And I'm not saying that's wrong, but I work with a lot of these developers and
my issue / concern is that they are not actually very good at their job - they
get by only because expectations of IT in their organisations are low,
something which is true in most large corporations and many smaller ones.

When the people paying the IT bills have low expectations to begin with, and
are often disappointed with the applications they are given, IT becomes
devalued.

I'm working with a team at the moment where we have introduced a structured
data access architecture (.NET shop, so Entity Framework underpinning a
repository model) and it has transformed the productivity of the team. They
are no longer writing the same data access code in 5 different places, testing
it 5 times and finding 5 different sets of bugs. They are now writing the code
once, testing it once and re-using it.

The team hadn't even heard of Entity Framework, despite being a dedicated
Microsoft/.NET shop and Entity Framework being around for several years.
Getting them to move from their hand-coded approach, which was what they
learnt for .NET 1.0 was a challenge but, having done it, they wouldn't go back
and love the flexibility and power the new approach gives them.

This isn't a discussion about technologies though. I'm sure that there are
many other teams just like this team and I'm interested in how to get to them
to introduce new technologies and ways of working. The more productive we are
as developers, and the more "delight" the applications we develop are, the
more valued we will all be as an industry.

------
czbond
A newsletter like the startup digest.

_Material provided:_

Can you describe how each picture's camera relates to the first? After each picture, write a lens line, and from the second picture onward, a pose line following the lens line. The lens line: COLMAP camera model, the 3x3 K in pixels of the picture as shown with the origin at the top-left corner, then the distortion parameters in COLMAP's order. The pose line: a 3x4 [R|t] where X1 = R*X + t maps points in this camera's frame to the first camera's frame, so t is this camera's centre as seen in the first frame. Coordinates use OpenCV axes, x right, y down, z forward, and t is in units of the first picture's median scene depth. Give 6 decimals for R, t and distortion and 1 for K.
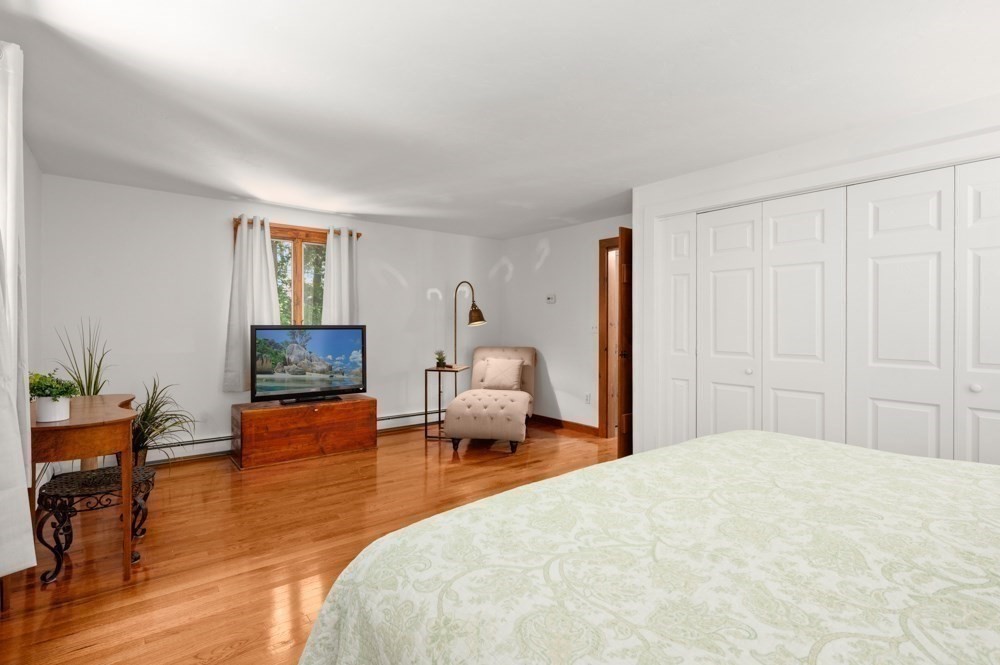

_Questions to answer:_
**a)** Reproduce the forum post on developer productivity word for word from "I'm working with" to "for several years.".
**b)** In the forum post on developer productivity, what underpins the repository model in the team's new data access architecture?

_Task-by-task results:_
**a)**
I'm working with a team at the moment where we have introduced a structured
data access architecture (.NET shop, so Entity Framework underpinning a
repository model) and it has transformed the productivity of the team. They
are no longer writing the same data access code in 5 different places, testing
it 5 times and finding 5 different sets of bugs. They are now writing the code
once, testing it once and re-using it.

The team hadn't even heard of Entity Framework, despite being a dedicated
Microsoft/.NET shop and Entity Framework being around for several years.

**b)** Entity Framework